╭──

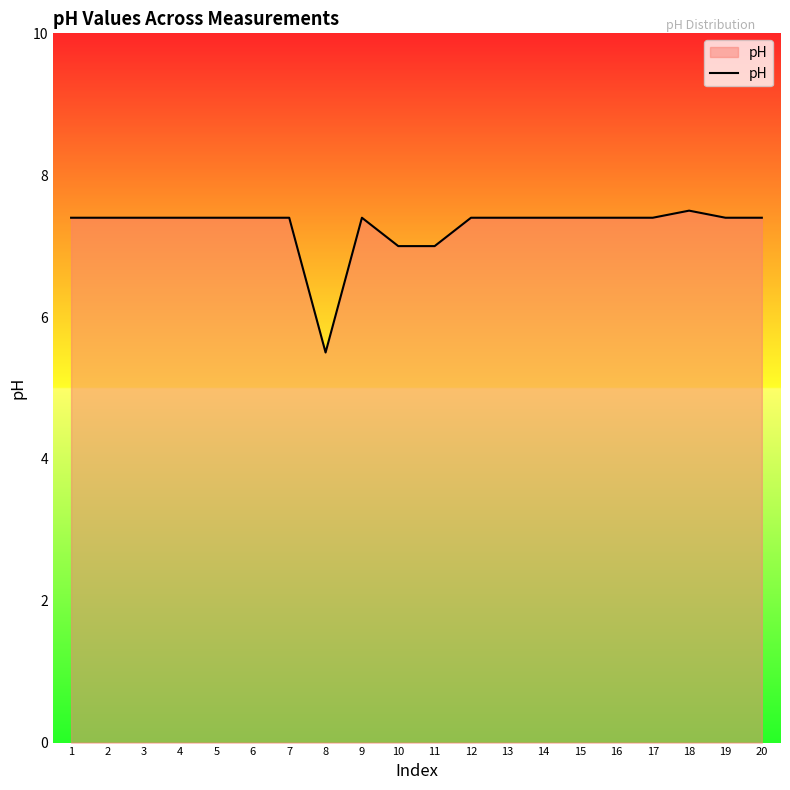

Reading left to right, extract all data points from this chart.

1=7.4	2=7.4	3=7.4	4=7.4	5=7.4	6=7.4	7=7.4	8=5.5	9=7.4	10=7.0	11=7.0	12=7.4	13=7.4	14=7.4	15=7.4	16=7.4	17=7.4	18=7.5	19=7.4	20=7.4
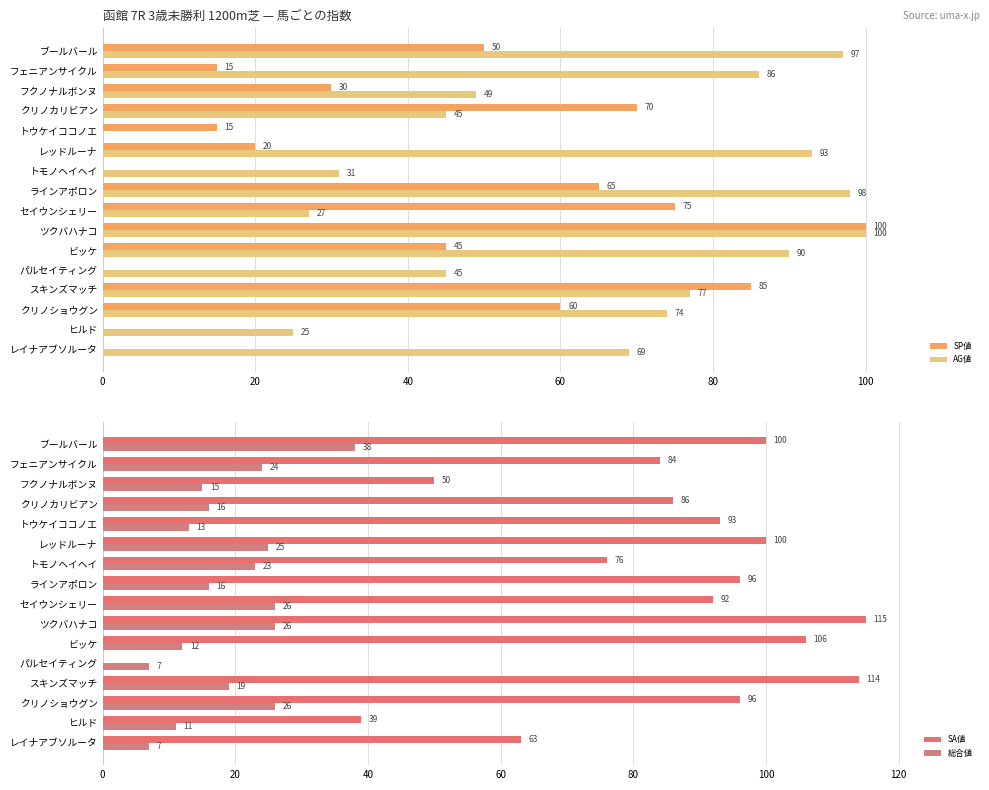

Read the AG値 value at レッドルーナ.

93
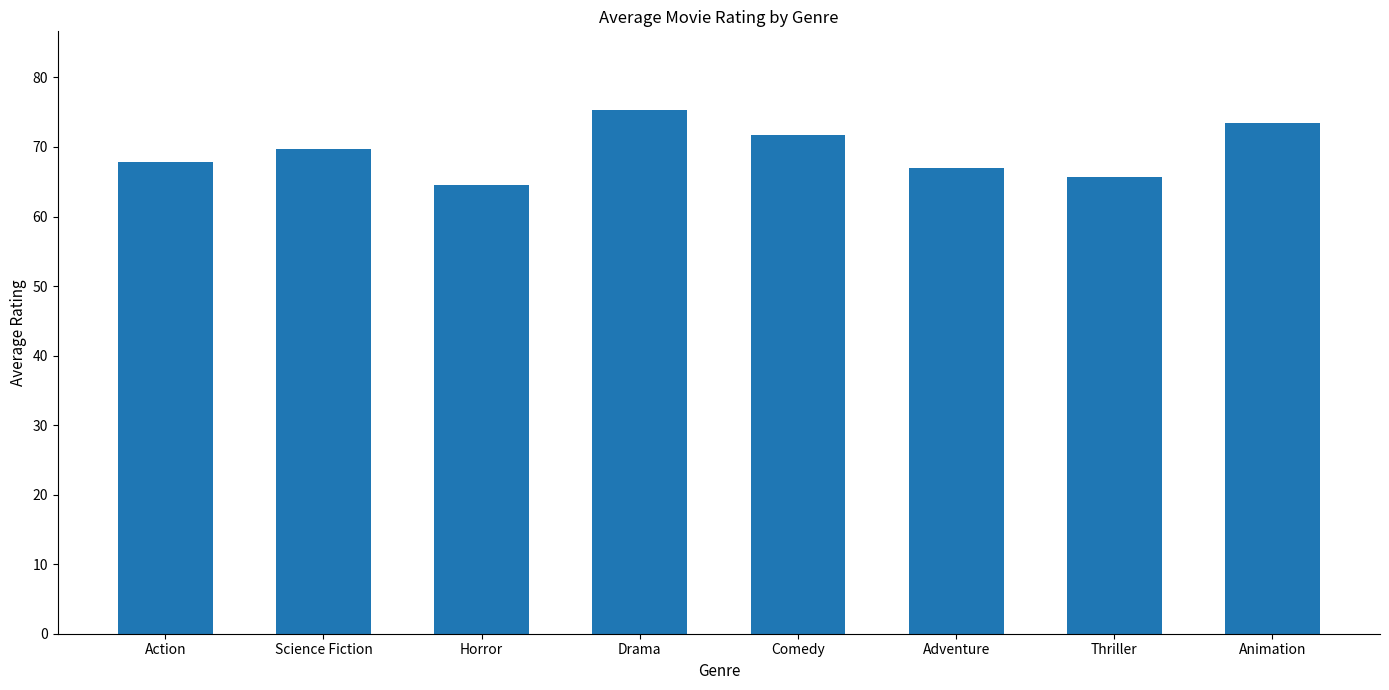

What is the average value?

69.4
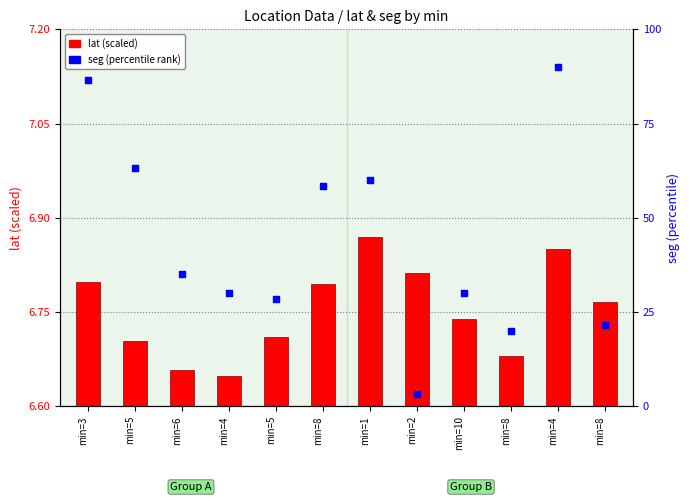

Which series has the largest Y range (max minus min)?

seg (percentile)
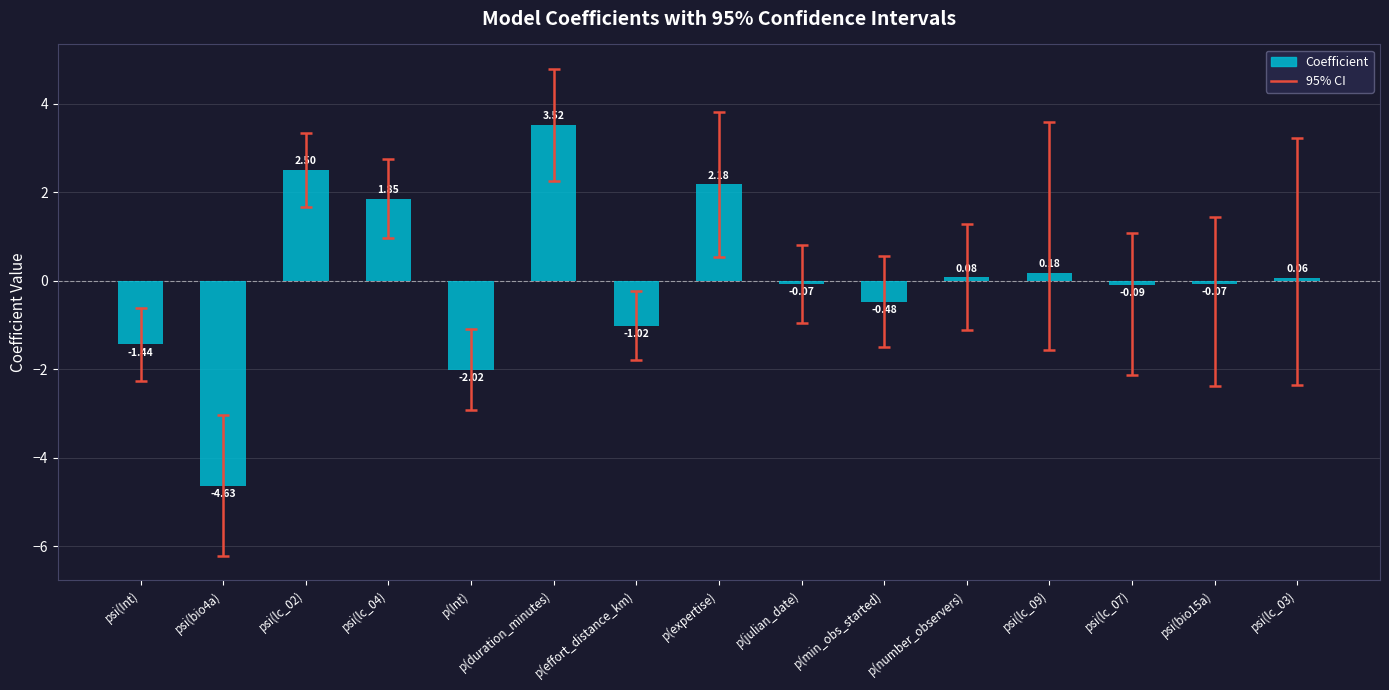

What is the difference between the second highest and second lowest values?

4.5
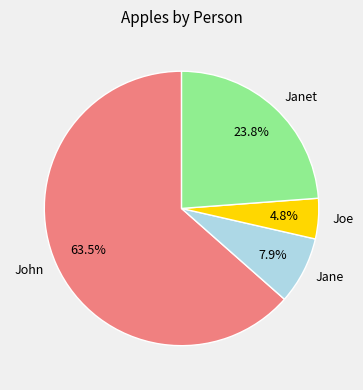

Rank the categories by value from lowest to highest.

Joe, Jane, Janet, John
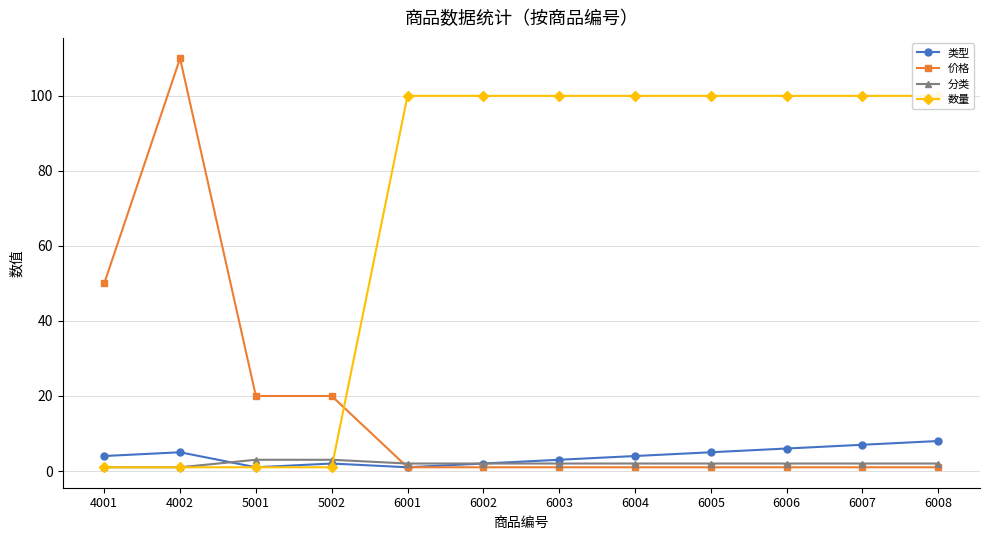

Is it true that 类型 equals 3 at 5002?

False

╰──

* Exercise objective: Please rewrite all the lines above with "highest" changed to "greatest" and nothing else altered. Omit the pictures.

* Answer to this task:
Reading left to right, extract all data points from this chart.

1=7.4	2=7.4	3=7.4	4=7.4	5=7.4	6=7.4	7=7.4	8=5.5	9=7.4	10=7.0	11=7.0	12=7.4	13=7.4	14=7.4	15=7.4	16=7.4	17=7.4	18=7.5	19=7.4	20=7.4

Read the AG値 value at レッドルーナ.

93

What is the average value?

69.4

Which series has the largest Y range (max minus min)?

seg (percentile)

What is the difference between the second greatest and second lowest values?

4.5

Rank the categories by value from lowest to greatest.

Joe, Jane, Janet, John

Is it true that 类型 equals 3 at 5002?

False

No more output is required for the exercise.